A dominare la scena si confermano però le luppolate, con l'introduzione di nuove categorie ad hoc per stili emergenti, come le New England IPA (NEIPA) e con la distinzione di sottogeneri quali Session, White, Imperial o Black. Le categorie American Pale Ale e American IPA hanno ricevuto il maggior numero di iscrizioni.

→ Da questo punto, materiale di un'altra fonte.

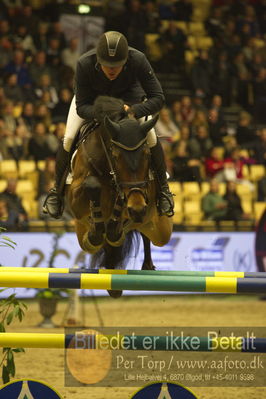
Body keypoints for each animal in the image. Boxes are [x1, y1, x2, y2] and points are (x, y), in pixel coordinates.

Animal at [67, 96, 174, 296]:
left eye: (147, 154)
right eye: (116, 155)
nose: (138, 209)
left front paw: (115, 220)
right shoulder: (76, 200)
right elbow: (92, 185)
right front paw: (99, 228)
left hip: (160, 229)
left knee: (144, 235)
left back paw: (145, 264)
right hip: (80, 230)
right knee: (93, 242)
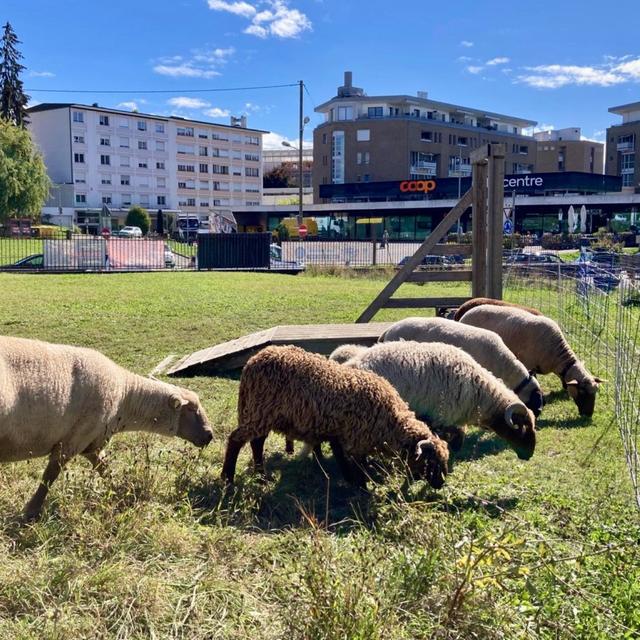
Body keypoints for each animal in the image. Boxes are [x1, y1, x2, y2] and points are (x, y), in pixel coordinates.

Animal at [0, 336, 215, 520]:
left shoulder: (91, 442)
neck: (126, 398)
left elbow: (104, 469)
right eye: (193, 409)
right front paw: (30, 511)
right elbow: (49, 477)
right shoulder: (73, 440)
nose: (209, 435)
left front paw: (121, 492)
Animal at [221, 348, 450, 488]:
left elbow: (340, 456)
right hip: (259, 410)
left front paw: (348, 478)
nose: (440, 484)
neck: (390, 421)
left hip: (264, 414)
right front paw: (360, 485)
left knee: (257, 442)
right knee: (236, 440)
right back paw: (228, 478)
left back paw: (261, 475)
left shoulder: (337, 431)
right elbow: (357, 463)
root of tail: (252, 362)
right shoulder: (357, 438)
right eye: (430, 462)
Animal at [344, 340, 536, 460]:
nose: (529, 455)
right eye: (522, 427)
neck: (480, 394)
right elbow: (455, 435)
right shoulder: (442, 415)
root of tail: (351, 365)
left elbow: (459, 434)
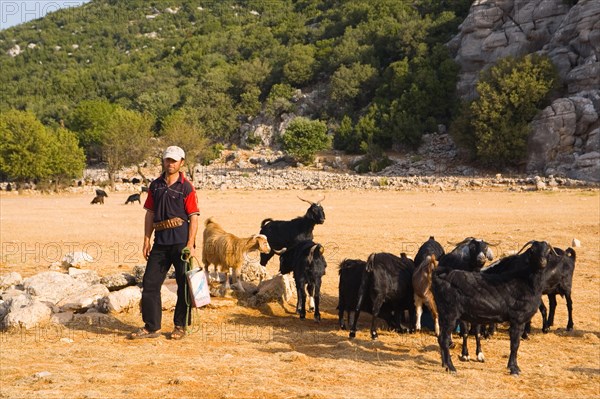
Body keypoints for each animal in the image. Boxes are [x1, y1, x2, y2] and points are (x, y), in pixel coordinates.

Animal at [432, 242, 552, 376]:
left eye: (548, 251)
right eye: (532, 250)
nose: (542, 262)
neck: (528, 282)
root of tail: (440, 275)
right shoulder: (518, 319)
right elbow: (515, 344)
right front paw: (514, 369)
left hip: (443, 314)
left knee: (440, 338)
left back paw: (445, 365)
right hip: (450, 314)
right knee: (444, 339)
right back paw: (452, 368)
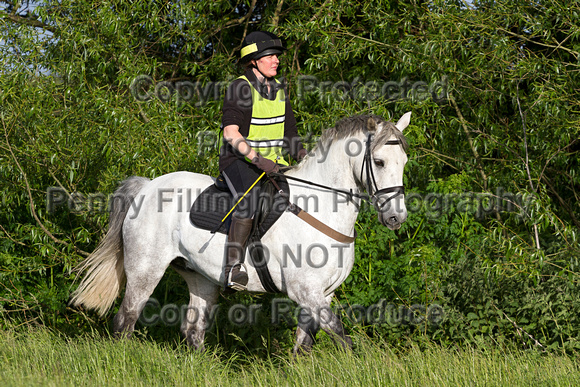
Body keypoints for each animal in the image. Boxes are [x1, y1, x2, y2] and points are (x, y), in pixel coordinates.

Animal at [70, 111, 410, 354]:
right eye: (379, 161)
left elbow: (305, 344)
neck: (320, 207)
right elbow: (341, 336)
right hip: (145, 270)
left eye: (404, 161)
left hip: (201, 278)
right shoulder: (306, 292)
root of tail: (147, 186)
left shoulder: (321, 294)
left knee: (193, 332)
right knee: (125, 321)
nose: (396, 217)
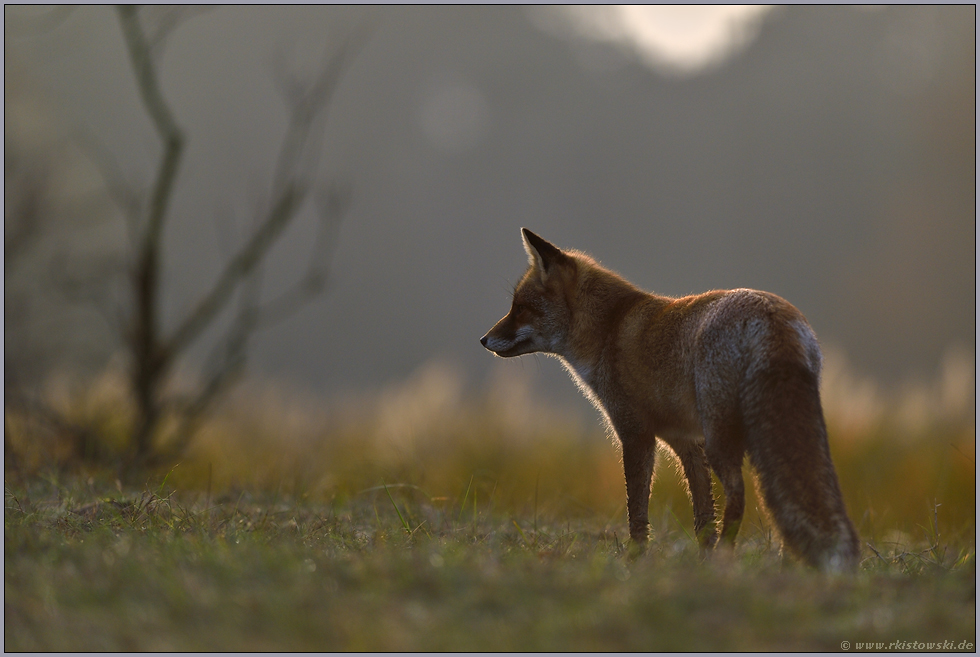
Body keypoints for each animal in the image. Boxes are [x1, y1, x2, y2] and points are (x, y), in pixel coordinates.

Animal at [480, 229, 856, 568]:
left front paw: (636, 561)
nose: (484, 339)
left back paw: (729, 554)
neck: (607, 330)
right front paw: (701, 560)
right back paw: (779, 565)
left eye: (521, 308)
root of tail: (772, 314)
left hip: (722, 439)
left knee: (739, 497)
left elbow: (637, 512)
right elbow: (702, 516)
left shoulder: (635, 434)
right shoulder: (686, 442)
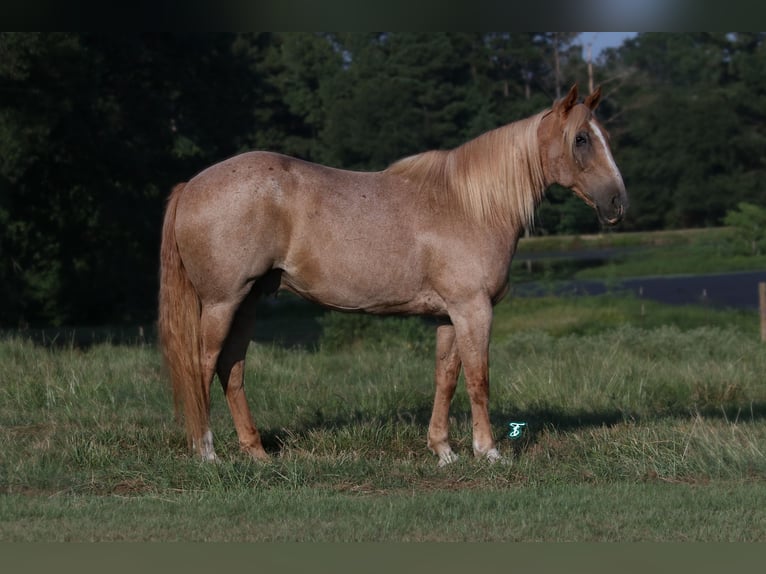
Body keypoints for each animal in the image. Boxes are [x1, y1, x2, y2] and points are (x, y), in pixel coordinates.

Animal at [159, 83, 628, 466]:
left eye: (606, 136)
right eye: (581, 138)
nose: (617, 202)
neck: (470, 205)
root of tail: (190, 186)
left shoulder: (448, 315)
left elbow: (447, 378)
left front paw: (444, 450)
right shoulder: (473, 309)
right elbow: (478, 379)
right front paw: (488, 451)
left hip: (248, 302)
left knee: (232, 369)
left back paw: (256, 453)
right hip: (222, 302)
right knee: (203, 366)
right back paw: (207, 453)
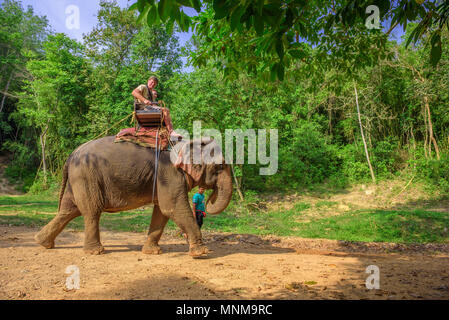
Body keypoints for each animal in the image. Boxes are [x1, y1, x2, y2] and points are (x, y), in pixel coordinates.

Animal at [33, 136, 233, 256]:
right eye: (220, 167)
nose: (208, 198)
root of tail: (71, 155)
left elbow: (161, 212)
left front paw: (152, 252)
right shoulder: (169, 174)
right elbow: (173, 207)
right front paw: (202, 252)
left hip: (77, 180)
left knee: (68, 210)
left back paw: (43, 243)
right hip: (86, 177)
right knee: (91, 211)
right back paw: (96, 252)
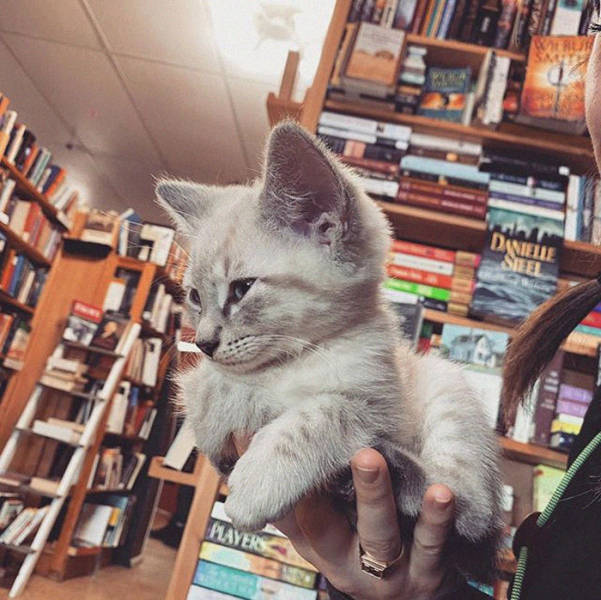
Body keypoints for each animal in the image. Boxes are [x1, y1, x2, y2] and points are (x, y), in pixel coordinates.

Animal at [155, 120, 502, 580]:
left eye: (242, 289)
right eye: (195, 296)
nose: (204, 342)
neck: (300, 356)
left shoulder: (379, 406)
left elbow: (320, 414)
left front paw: (255, 482)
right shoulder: (207, 380)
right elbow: (208, 392)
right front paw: (225, 418)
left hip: (445, 384)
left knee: (469, 508)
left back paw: (392, 471)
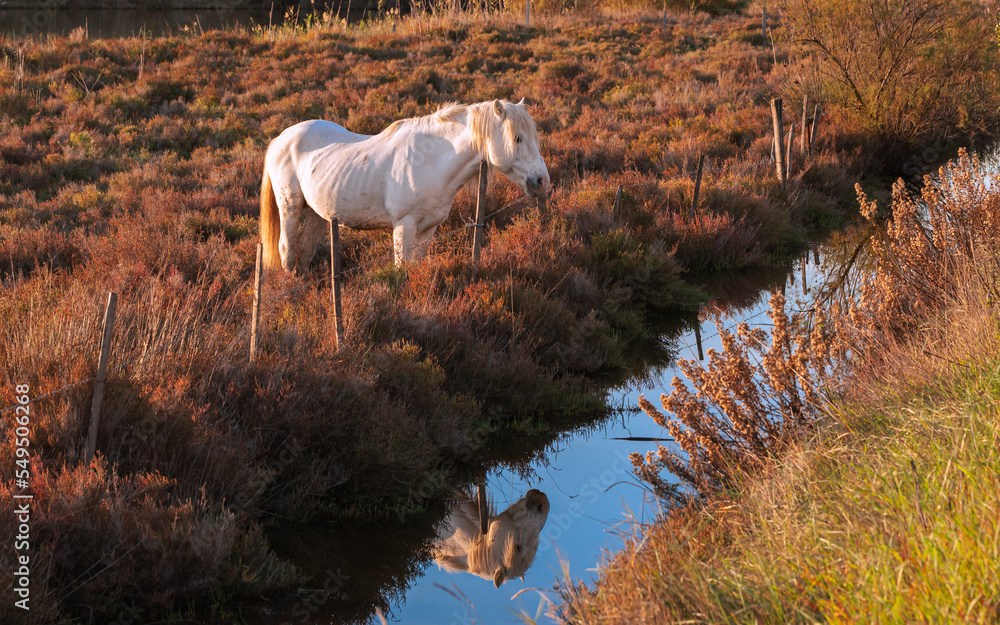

Il premio Birra dell'Anno nominerà le cinque migliori produzioni per ogni categoria. Il titolo di Birrificio dell'Anno andrà al produttore che, con tre delle birre in concorso meglio posizionate, avrà ottenuto la il punteggio complessivo più alto.

Inoltre durante la premiazione Unionbirrai consegnerà all'Avis San Lazzaro il ricavato della vendita della birra Arka, un progetto ha visto trenta birrai italiani impegnati nella realizzazione di una produzione speciale nel birrificio emiliano Vecchia Orsa, che da anni rivolge una spiccata attenzione al sociale.